Die Hausarbeit wurde mit „Sehr gut“ benotet, 1,1 schriftlich und 0,7 in der mündlichen Verteidigung. Darauf ist nicht nur die examinierte Pflegefachkraft stolz, sondern auch Einrichtungsleiterin Steffi Gebel: „Ich durfte die Arbeit lesen und finde es sehr beeindruckend wie intensiv sich Nicolle Zwetsch mit dem Thema auseinandergesetzt hat und bin stolz, so eine tolle Mitarbeiterin in unserem Team zu haben“, so Steffi Gebel.
Herzlichen Glückwunsch zum erfolgreichen Abschluss. Warum haben Sie gerade dieses Thema für die Hausarbeit ausgewählt?
Ein erster Kerngedanke zu Beginn dieser Hausarbeit war, dass ich es in meiner Funktion als Wohnbereichsleitung schaffen möchte, meine Mitarbeiter*innen so zu motivieren, dass sie gerne zur Arbeit kommen und qualitativ messbare gute Leistungen bei den Bewohnerinnen und Bewohnern in unserer Einrichtung erbringen. Letztlich war der Unterricht während der Weiterbildung ausschlaggebend. Mir wurde vor Augen geführt, was ich eigentlich schon wusste: dass sich Mitarbeitende an ein Unternehmen binden, wenn sie positive Erfahrungen machen und ihre Erwartungen an den Job vom Unternehmen erfüllt werden. Als Pflegefachkraft erlebe ich täglich den Wahnsinn des akuten und chronischen Mitarbeitermangels in der Pflege - nicht nur im Fachkraftbereich, sondern auch im Bereich der Pflegeassistenz. Alle Pflegekräfte erkennen inzwischen ihren Marktwert und suchen sich entsprechende Betriebe, die nicht nur gute Bezahlung bieten, sondern natürlich auch solche, die sie wertschätzen und wo sie sich wohl fühlen. Reisende soll man nicht aufhalten, das sagte meine ehemalige Vorgesetzte, als ich ihr meine Kündigung überreichte. Sie konnte den Wert all ihrer Pflegekräfte nicht erkennen. Ich bin mir sicher, dass ein Unternehmen nur so gut ist, wie seine Mitarbeiter es sind!

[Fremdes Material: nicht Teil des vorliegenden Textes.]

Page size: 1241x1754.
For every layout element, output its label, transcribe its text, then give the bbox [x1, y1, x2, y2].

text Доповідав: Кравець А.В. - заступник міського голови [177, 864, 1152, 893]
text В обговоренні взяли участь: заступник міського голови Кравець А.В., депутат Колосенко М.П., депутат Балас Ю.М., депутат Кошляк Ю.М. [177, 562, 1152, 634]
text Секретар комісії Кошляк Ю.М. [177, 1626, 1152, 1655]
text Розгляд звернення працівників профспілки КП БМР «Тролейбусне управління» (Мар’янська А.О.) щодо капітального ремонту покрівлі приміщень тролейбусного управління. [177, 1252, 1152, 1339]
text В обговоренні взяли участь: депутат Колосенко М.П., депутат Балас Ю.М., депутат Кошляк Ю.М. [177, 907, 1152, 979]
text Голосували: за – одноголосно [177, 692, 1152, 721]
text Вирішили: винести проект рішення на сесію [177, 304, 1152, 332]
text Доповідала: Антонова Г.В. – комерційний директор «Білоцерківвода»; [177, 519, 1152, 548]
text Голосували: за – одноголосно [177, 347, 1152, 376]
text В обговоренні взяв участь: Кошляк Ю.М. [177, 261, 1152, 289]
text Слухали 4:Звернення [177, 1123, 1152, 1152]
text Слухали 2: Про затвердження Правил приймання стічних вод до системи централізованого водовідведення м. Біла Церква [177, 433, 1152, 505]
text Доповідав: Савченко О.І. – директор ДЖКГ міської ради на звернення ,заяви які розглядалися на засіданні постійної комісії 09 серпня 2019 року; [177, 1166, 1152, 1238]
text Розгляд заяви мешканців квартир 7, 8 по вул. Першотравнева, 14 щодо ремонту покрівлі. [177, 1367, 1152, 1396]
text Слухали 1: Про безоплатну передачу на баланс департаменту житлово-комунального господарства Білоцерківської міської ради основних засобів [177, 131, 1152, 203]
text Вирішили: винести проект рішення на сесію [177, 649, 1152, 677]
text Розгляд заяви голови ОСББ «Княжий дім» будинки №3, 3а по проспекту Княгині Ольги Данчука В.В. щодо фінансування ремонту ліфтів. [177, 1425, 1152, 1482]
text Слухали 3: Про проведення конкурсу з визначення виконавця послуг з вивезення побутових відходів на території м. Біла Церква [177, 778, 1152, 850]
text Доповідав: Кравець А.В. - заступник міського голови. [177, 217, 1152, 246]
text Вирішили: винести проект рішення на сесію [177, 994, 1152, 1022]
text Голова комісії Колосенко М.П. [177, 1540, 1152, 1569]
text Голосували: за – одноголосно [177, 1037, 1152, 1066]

Was sind für Sie die wesentlichen Gründe für die hohe Fluktuation in der Altenpflege?
Ganz oben auf der Liste der Kündigungsgründe steht häufig die fehlende bzw. schlechte Work-Life Balance. Es ist für die Partner*innen der Mitarbeitenden, die nicht in einem Gesundheitsberuf arbeiten, sehr schwierig, die Schicht- und Wochenenddienste mit dem Privatleben unter einen Hut zu bekommen. Versäumnisse bei der Einführung und Integration am neuen Arbeitsplatz sind heutzutage trotz Einarbeitungskonzepten ein häufiger Kündigungsgrund. Weiter kann es dadurch zu schlechtem Betriebsklima und Mobbing innerhalb des Pflegeteams kommen. Wenn es dann noch zu geringer Wertschätzung durch Vorgesetzte und Konflikte mit Kollegen kommt, ist die Kündigung seitens des Mitarbeiters, der Mitarbeiterin, schnell geschrieben. Der Klassiker in der Pflege, die zu hohe Arbeitsbelastung und zu lange Arbeitszeiten, sowie die mäßige Bezahlung oder Unzufriedenheit mit dem Gehalt sind da meist nur der Tropfen, der das Fass zum Überlaufen und den Mitarbeiter/die Mitarbeiterin in eine andere Einrichtung bringt. Ein guter Arbeitgeber und gute Führungskräfte sollten dementsprechend alles dafür tun, dass die Mitarbeitermotivation nicht abhandenkommt. Die langjährigen Mitarbeitenden haben ein besseres Durchhaltevermögen. Sie wissen, dass es nach einer Ausnahmesituation wieder besser wird.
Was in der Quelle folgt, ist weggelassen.